[COLLECTED MATERIAL — start]
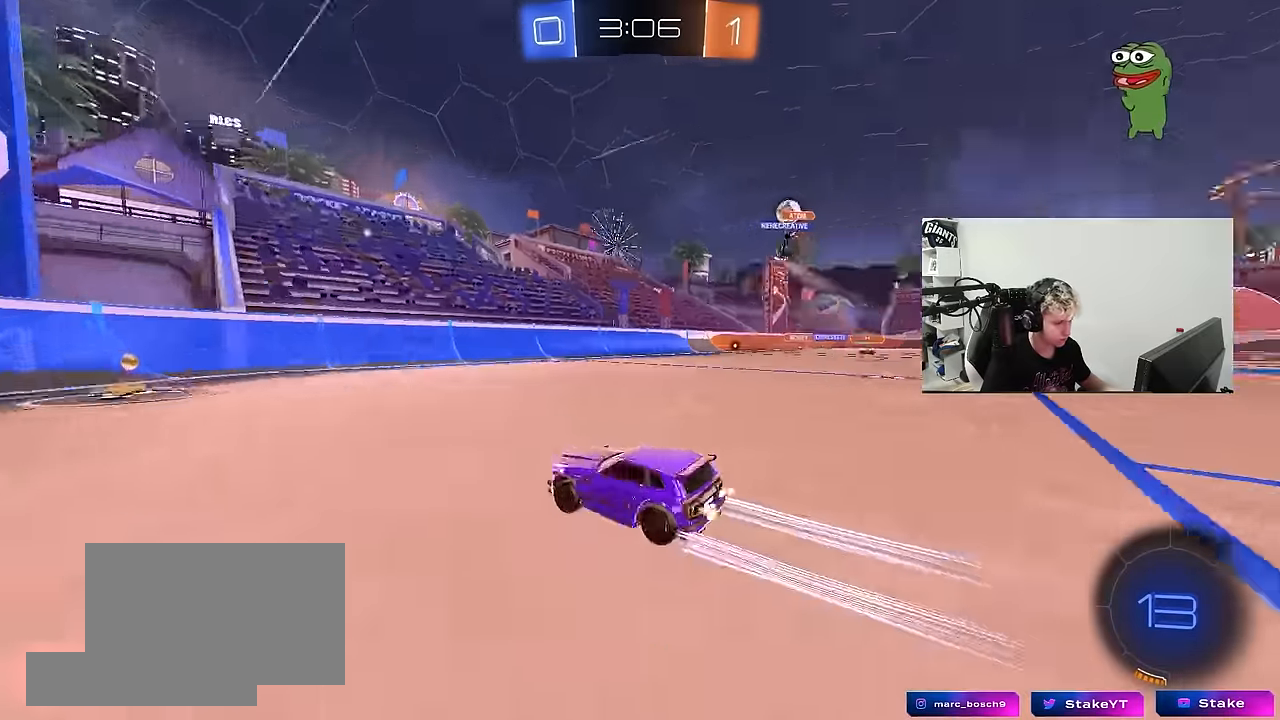
{"keys": ["a", "w"], "mouse": [], "mouse_move": "still", "events": [[50, "space", "up"], [100, "a", "up"], [183, "a", "down"], [233, "shift", "down"], [316, "shift", "up"]]}
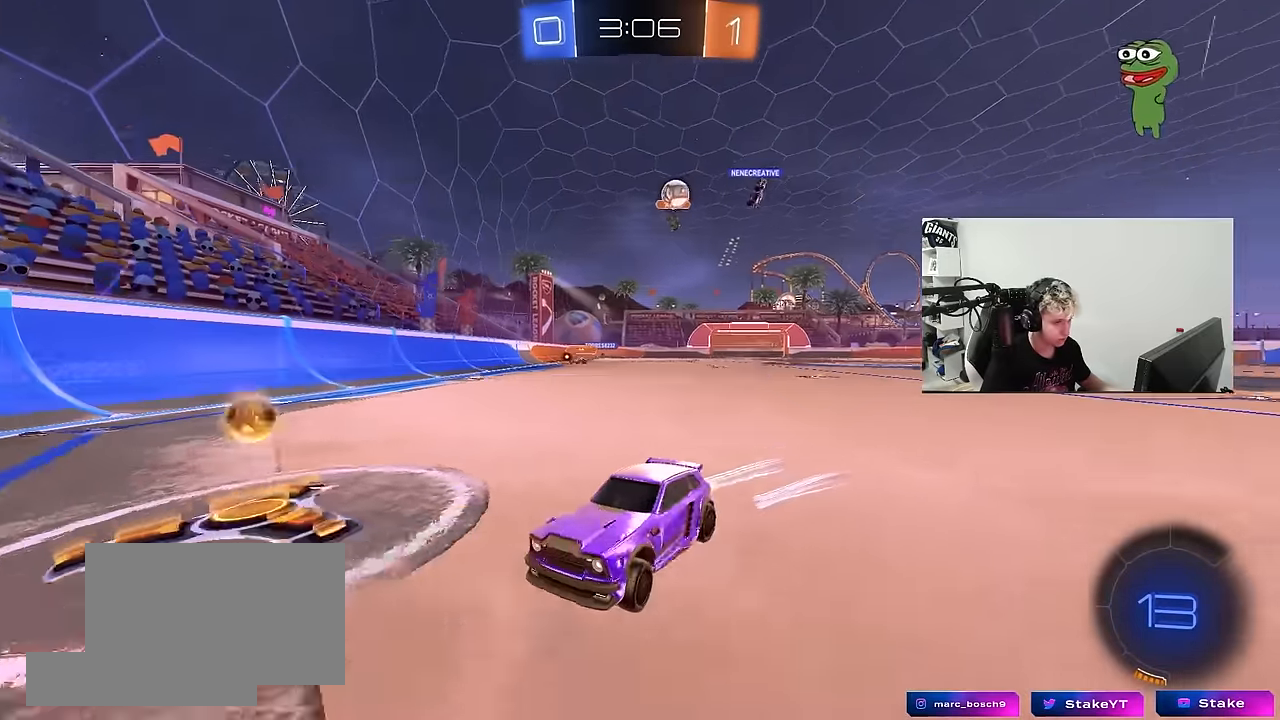
{"keys": ["a", "s"], "mouse": [], "mouse_move": "still", "events": [[50, "a", "up"], [150, "a", "down"], [200, "shift", "down"], [300, "shift", "up"], [383, "s", "down"], [383, "w", "up"]]}
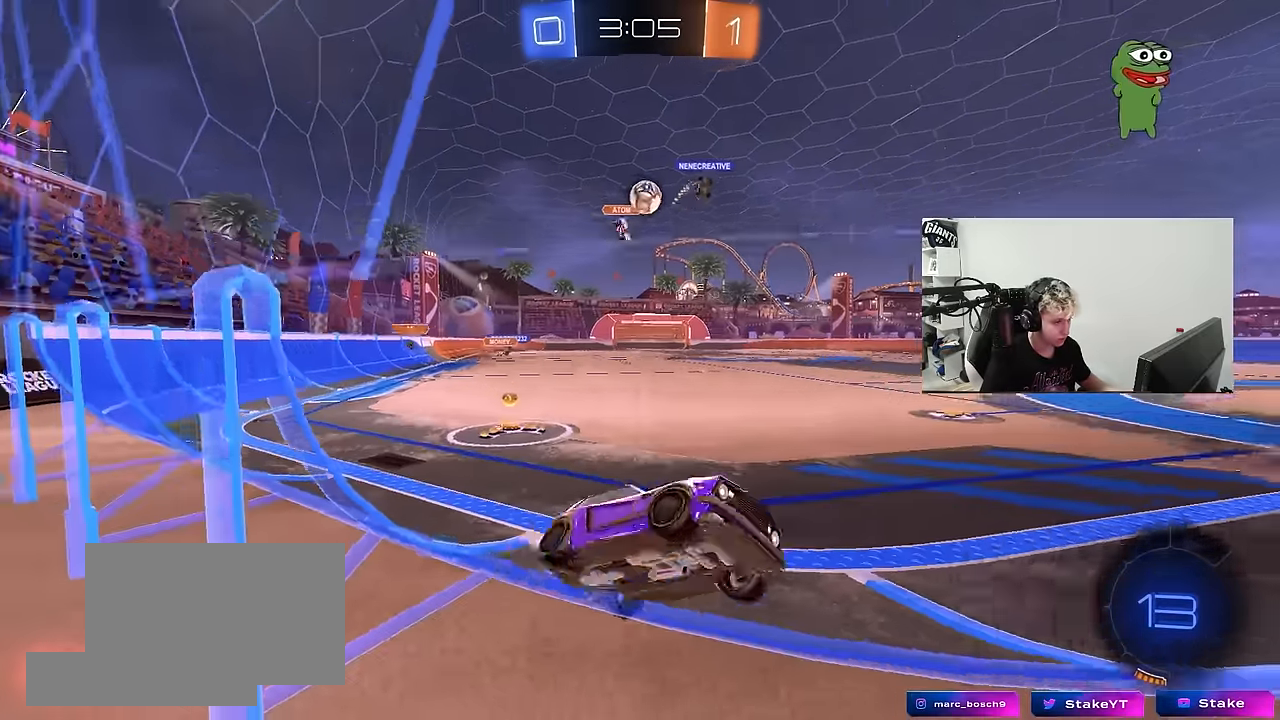
{"keys": ["a", "s"], "mouse": [], "mouse_move": "still", "events": [[66, "s", "up"], [216, "w", "down"], [450, "s", "down"], [450, "w", "up"]]}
[COLLECTED MATERIAL — finish]
**WHAT TO DO**
All lines of the listing must be given again exactly, excluding the pictures.

**TASK RESULT**
{"keys": ["a", "w"], "mouse": [], "mouse_move": "still", "events": [[50, "space", "up"], [100, "a", "up"], [183, "a", "down"], [233, "shift", "down"], [316, "shift", "up"]]}
{"keys": ["a", "s"], "mouse": [], "mouse_move": "still", "events": [[50, "a", "up"], [150, "a", "down"], [200, "shift", "down"], [300, "shift", "up"], [383, "s", "down"], [383, "w", "up"]]}
{"keys": ["a", "s"], "mouse": [], "mouse_move": "still", "events": [[66, "s", "up"], [216, "w", "down"], [450, "s", "down"], [450, "w", "up"]]}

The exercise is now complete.